Vectors (BV Chapters 1, 3, 5)

Notation

  • A column vector $\mathbf{x} \in \mathbb{R}^n$ $$ \mathbf{x} = \begin{pmatrix} x_1 \\ x_2 \\ \vdots \\ x_n \end{pmatrix}. $$ $n$ is the dimension or length or size of the vector. $x_i$ is the $i$-th entry or element or component of $\mathbf{x}$.

  • A row vector $\mathbf{x}' = (x_1 \ldots x_n)$.

In [3]:
# a (column) vector in Julia
x = [1, -1, 2, 0, 3]
Out[3]:
5-element Vector{Int64}:
  1
 -1
  2
  0
  3
In [4]:
# row vector
x'
Out[4]:
1×5 adjoint(::Vector{Int64}) with eltype Int64:
 1  -1  2  0  3
  • Subvector: $\mathbf{x}_{2:4} = (x_2, x_3, x_4)'$.

******

> [Complete the following]
1) According to the vector notes, what does $n$ denote for a column vector $\mathbf{x} \in \mathbb{R}^n$?
2) Translate this sentence from the vector notes into Spanish: "$x_i$ is the $i$-th entry or element or component of $\mathbf{x}$."
3) Continue the vector notes from the point where they stop.
The data placed after this point come from a different source.

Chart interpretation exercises
******

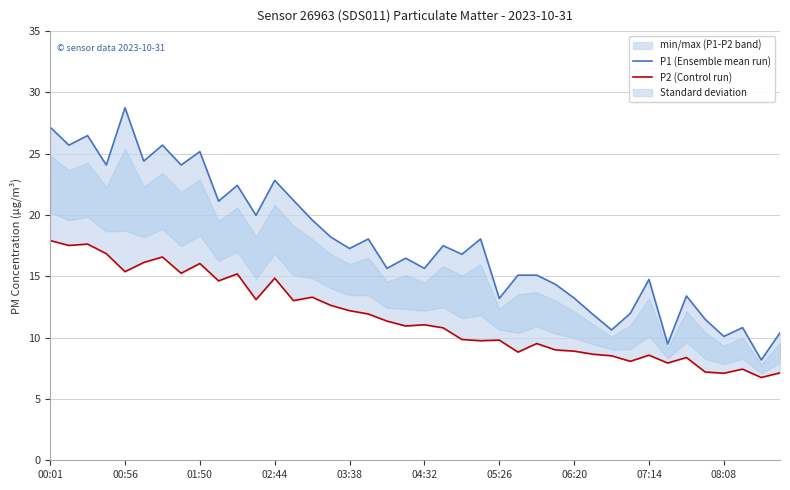

Which category has the lowest value in the P2 (Control run) series?

38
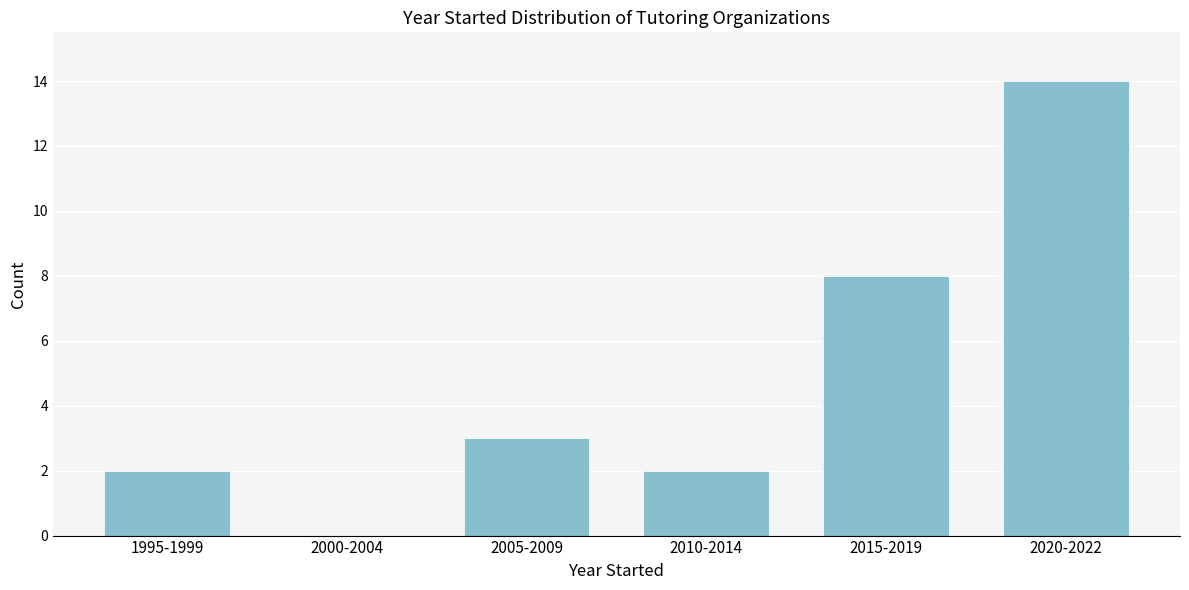

Reading left to right, list all the values displayed in this chart.

1995-1999=2	2000-2004=0	2005-2009=3	2010-2014=2	2015-2019=8	2020-2022=14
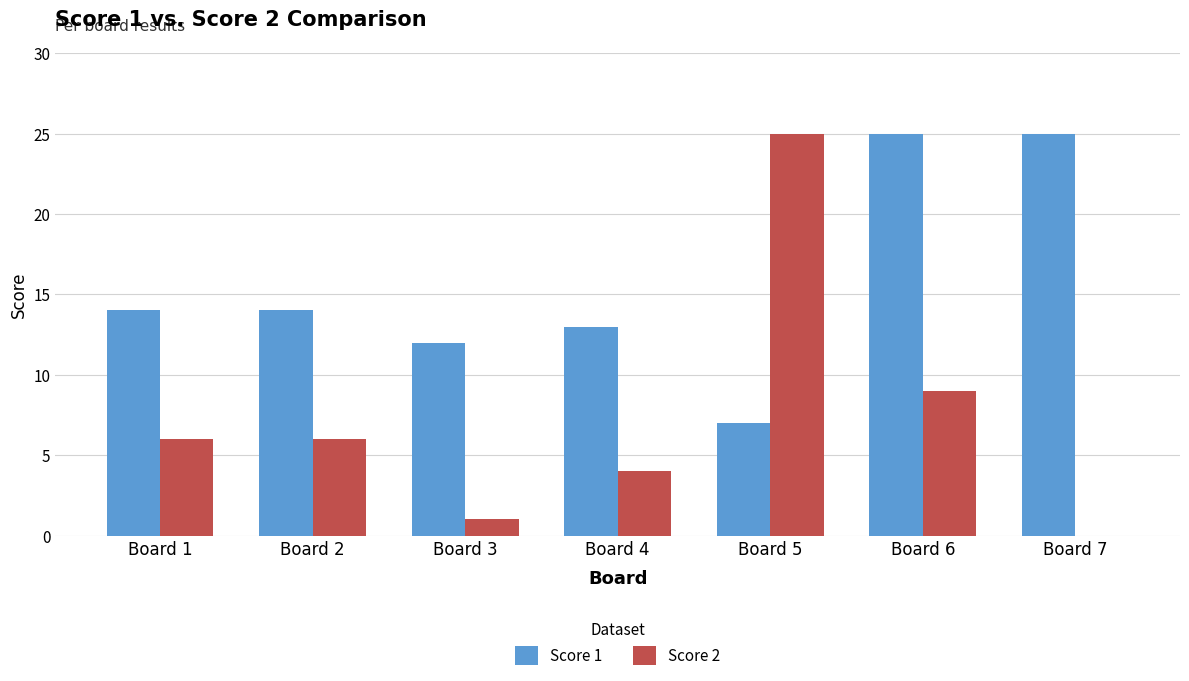

What are all the series names shown in the legend?

Score 1, Score 2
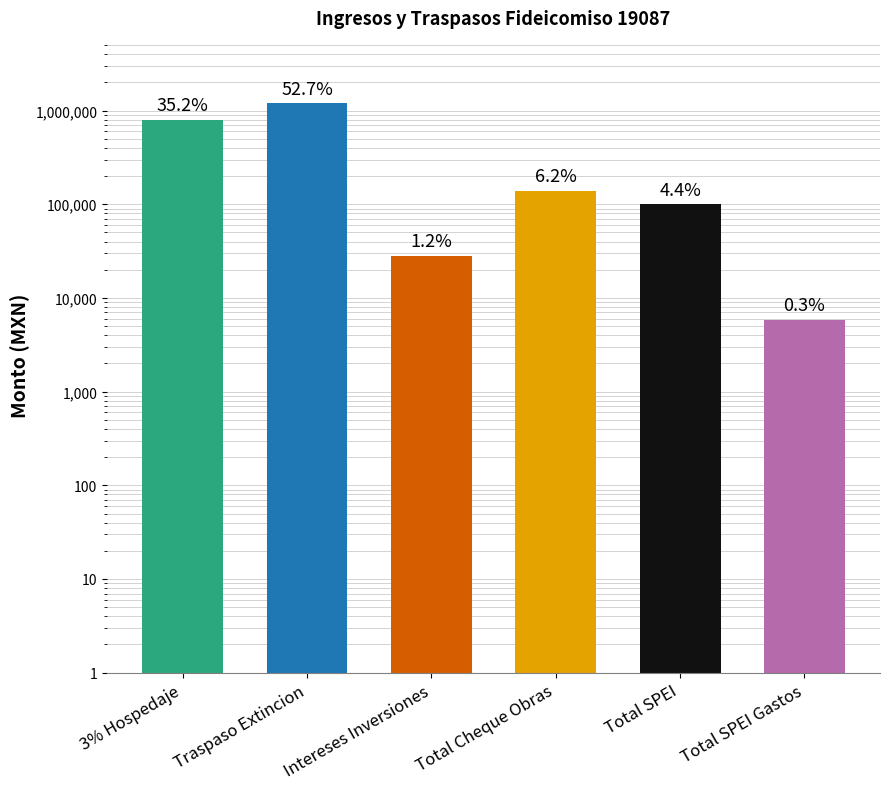

True or false: the data shows 1192344.1 at Traspaso Extincion.

True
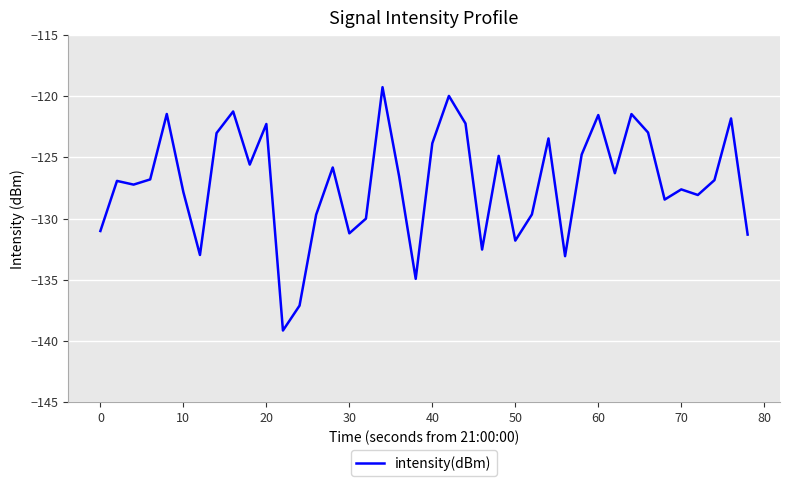

What is the smallest value displayed?

-139.1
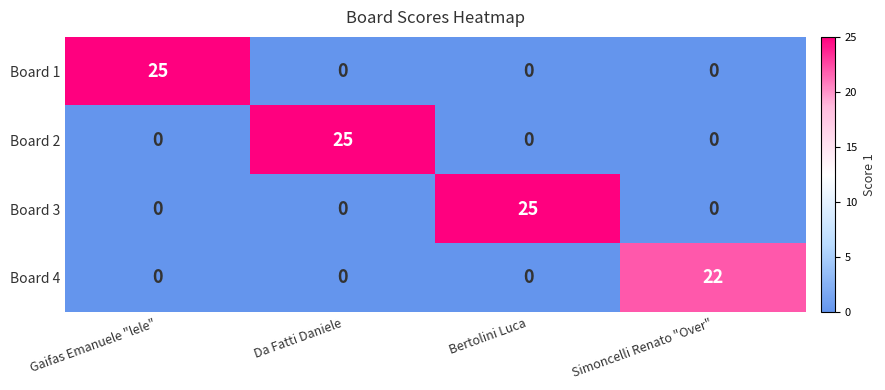

Reading left to right, transcribe all the data shown in this chart.

Board 1: 25	0	0	0
Board 2: 0	25	0	0
Board 3: 0	0	25	0
Board 4: 0	0	0	22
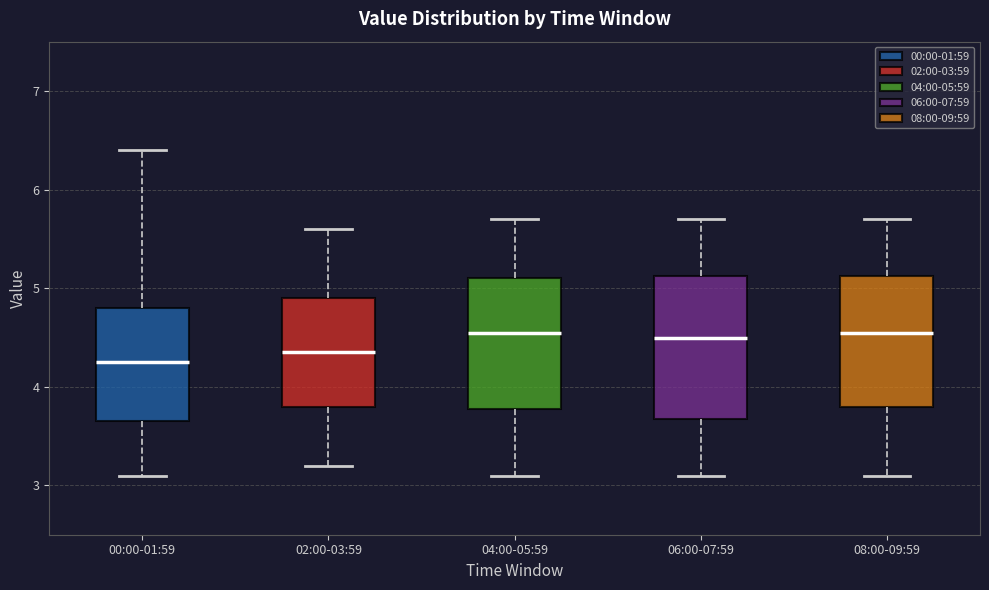

Where does the lower whisker of the box for 06:00-07:59 end on the y-axis? The values are not printed on the chart, so give them approximately, as read against the axis.

3.1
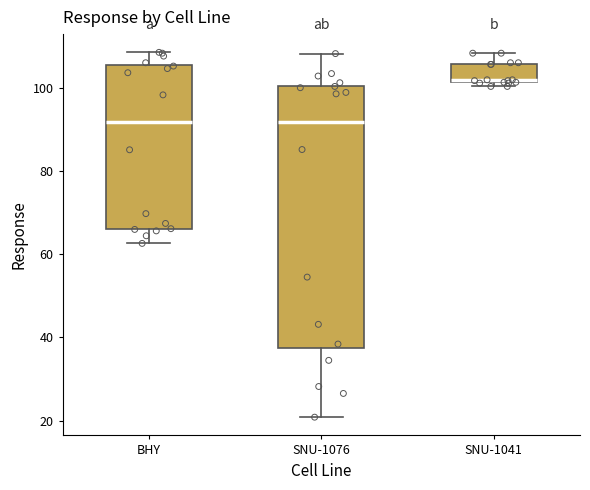

Where is the lower edge of the box for SNU-1041 on the y-axis? The values are not printed on the chart, so give them approximately, as read against the axis.

102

******

> [Numbered responses]
1) It is the dimension, length, or size of the vector.

2) $x_i$ es la $i$-ésima entrada o elemento o componente de $\mathbf{x}$.

3)
In [5]:
x[2:4]
Out[5]:
3-element Vector{Int64}:
 -1
  2
  0
  • Stacked vector: $$ \mathbf{x} = \begin{pmatrix} \mathbf{y} \\ \mathbf{z} \end{pmatrix} = \begin{pmatrix} y_1 \\ \vdots \\ y_m \\ z_1 \\ \vdots \\ z_n \end{pmatrix}. $$
In [6]:
y = [1, 2, 3]
z = [4, 5]
x = [y; z]
Out[6]:
5-element Vector{Int64}:
 1
 2
 3
 4
 5

Some special vectors

  • Zero vector: $$ \mathbf{0}_n = \begin{pmatrix} 0 \\ \vdots \\ 0 \end{pmatrix}. $$ The subscript denotes the length of the vector; it sometimes is omitted if obvious from context.
In [7]:
zeros(5)
Out[7]:
5-element Vector{Float64}:
 0.0
 0.0
 0.0
 0.0
 0.0
  • One vector: $$ \mathbf{1}_n = \begin{pmatrix} 1 \\ \vdots \\ 1 \end{pmatrix}. $$
In [8]:
ones(5)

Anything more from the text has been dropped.